(Directions):
Scan the listing for "State" and copy out each line that has it.

(Provided entries):

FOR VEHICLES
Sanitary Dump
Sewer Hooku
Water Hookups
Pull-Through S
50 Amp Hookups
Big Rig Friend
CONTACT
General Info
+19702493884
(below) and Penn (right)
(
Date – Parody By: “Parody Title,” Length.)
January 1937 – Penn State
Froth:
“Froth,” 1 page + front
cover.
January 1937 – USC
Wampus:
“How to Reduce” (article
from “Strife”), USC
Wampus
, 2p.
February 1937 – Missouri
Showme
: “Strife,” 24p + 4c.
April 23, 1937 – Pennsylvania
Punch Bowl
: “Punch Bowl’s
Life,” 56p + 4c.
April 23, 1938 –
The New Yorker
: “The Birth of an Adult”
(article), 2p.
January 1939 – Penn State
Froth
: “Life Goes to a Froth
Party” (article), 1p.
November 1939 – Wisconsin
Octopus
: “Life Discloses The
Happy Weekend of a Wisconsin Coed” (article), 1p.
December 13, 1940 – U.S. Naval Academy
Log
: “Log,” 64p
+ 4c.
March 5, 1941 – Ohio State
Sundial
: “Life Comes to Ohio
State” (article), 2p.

==

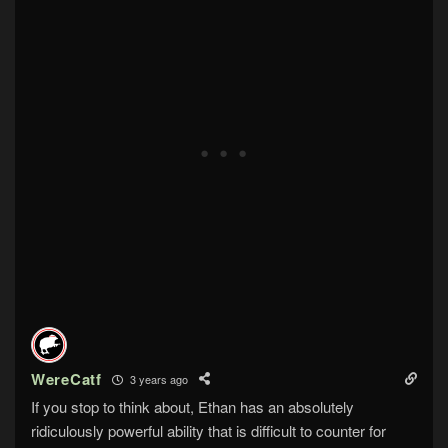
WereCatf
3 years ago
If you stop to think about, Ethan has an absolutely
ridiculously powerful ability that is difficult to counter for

(Exercise answer):
January 1937 – Penn State
January 1939 – Penn State
March 5, 1941 – Ohio State
State” (article), 2p.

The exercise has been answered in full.